START Provided entries

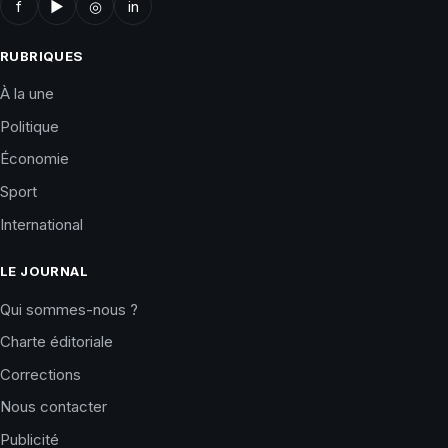
f
▶
◎
in
RUBRIQUES
À la une
Politique
Économie
Sport
International
LE JOURNAL
Qui sommes-nous ?
Charte éditoriale
Corrections
Nous contacter
Publicité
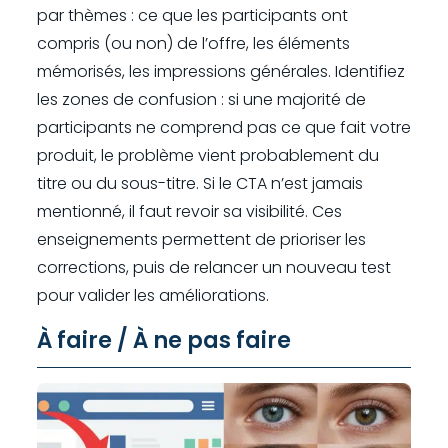
par thèmes : ce que les participants ont
compris (ou non) de l’offre, les éléments
mémorisés, les impressions générales. Identifiez
les zones de confusion : si une majorité de
participants ne comprend pas ce que fait votre
produit, le problème vient probablement du
titre ou du sous-titre. Si le CTA n’est jamais
mentionné, il faut revoir sa visibilité. Ces
enseignements permettent de prioriser les
corrections, puis de relancer un nouveau test
pour valider les améliorations.
À faire / À ne pas faire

END Provided entries

Output consists of exactly the lines from the one containing "produit, le problème vient probablement du" to the end of the records above, retyped without change and with nothing extra.

produit, le problème vient probablement du
titre ou du sous-titre. Si le CTA n’est jamais
mentionné, il faut revoir sa visibilité. Ces
enseignements permettent de prioriser les
corrections, puis de relancer un nouveau test
pour valider les améliorations.
À faire / À ne pas faire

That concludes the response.